Task inputs.
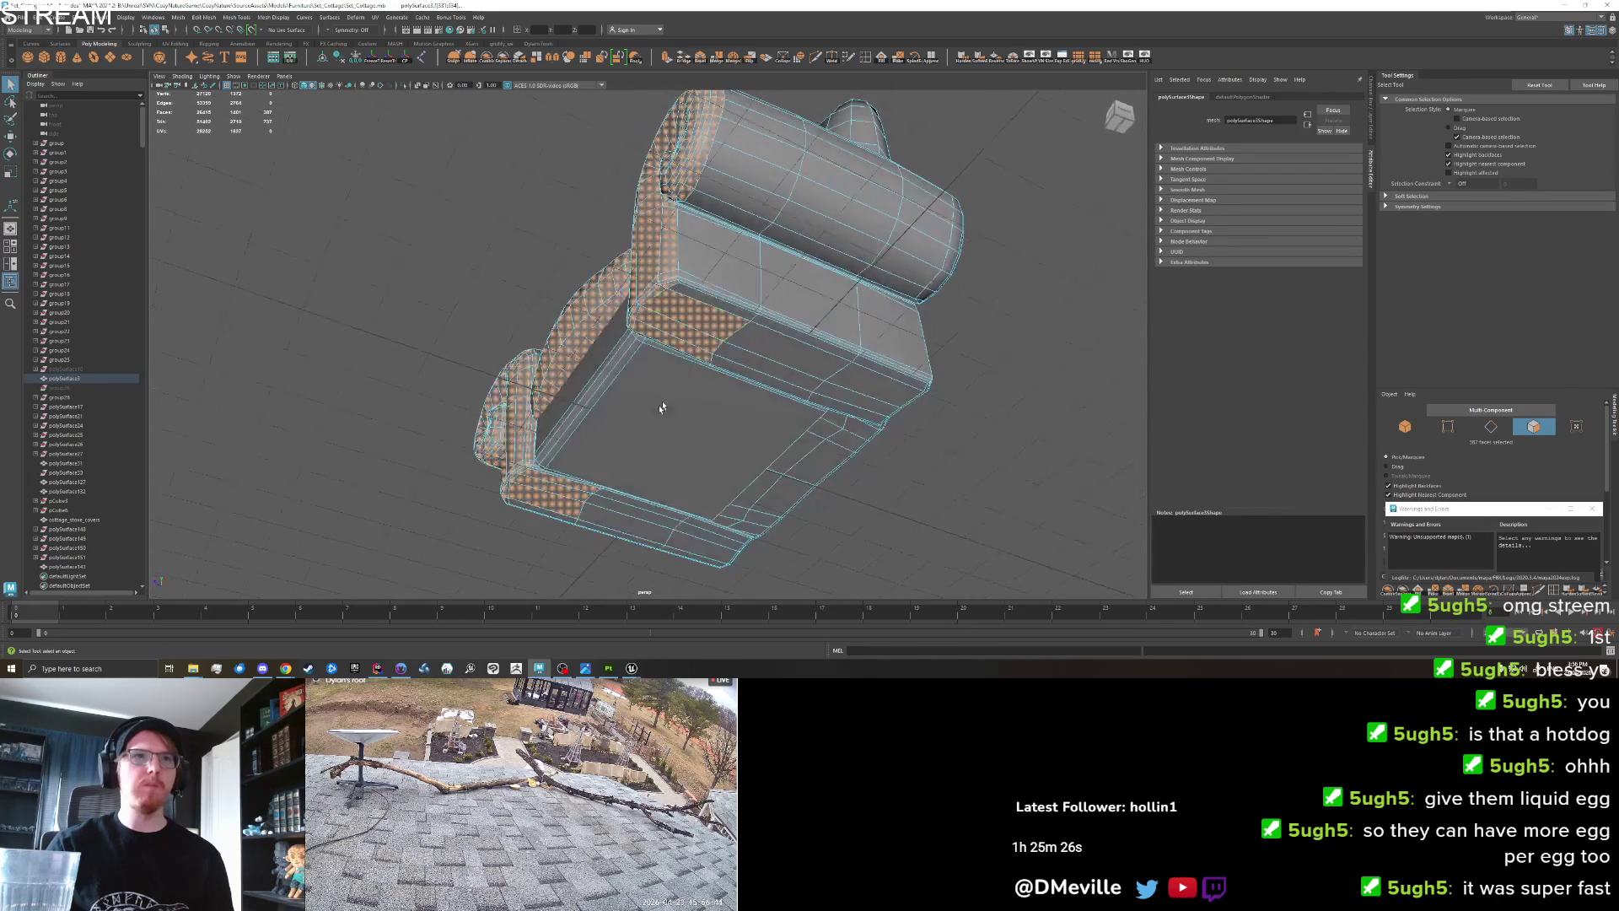
ctrl+click(697, 314)
Add the chair's bottom faces and assign the selection a new Lambert material.
mouse_move(698, 314)
alt+mouse_down()
mouse_move(737, 381)
mouse_move(603, 337)
alt+mouse_up()
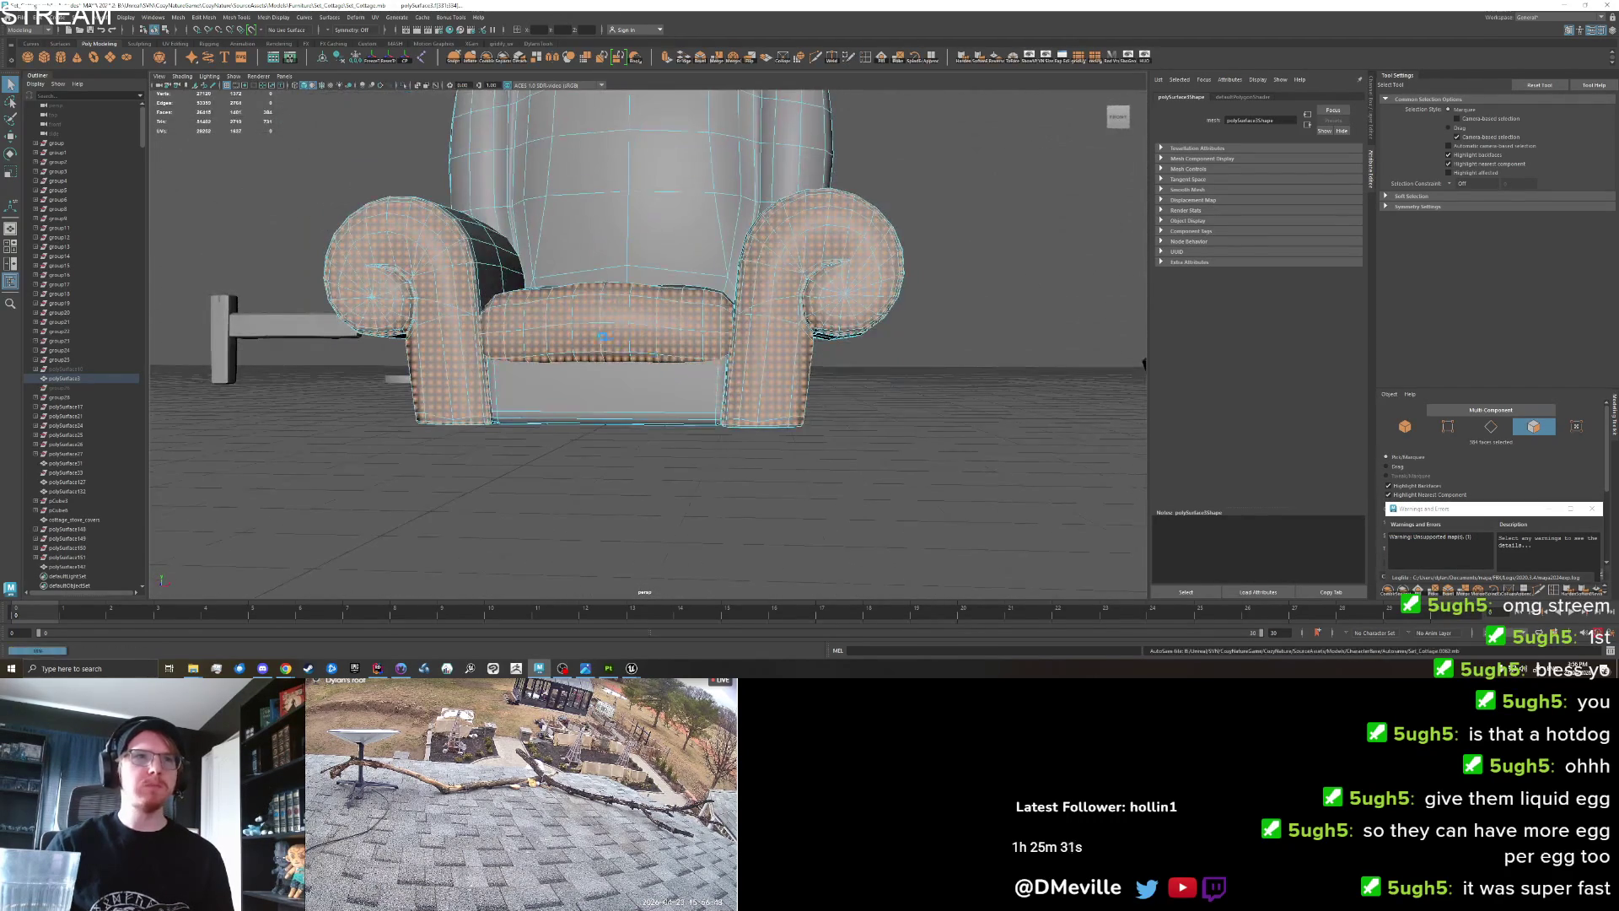
alt+drag(604, 417, 484, 297)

Requirement. Print the material above verbatim, no images.

Answer to the exercise.
ctrl+click(697, 314)
Add the chair's bottom faces and assign the selection a new Lambert material.
mouse_move(698, 314)
alt+mouse_down()
mouse_move(737, 381)
mouse_move(603, 337)
alt+mouse_up()
alt+drag(604, 417, 484, 297)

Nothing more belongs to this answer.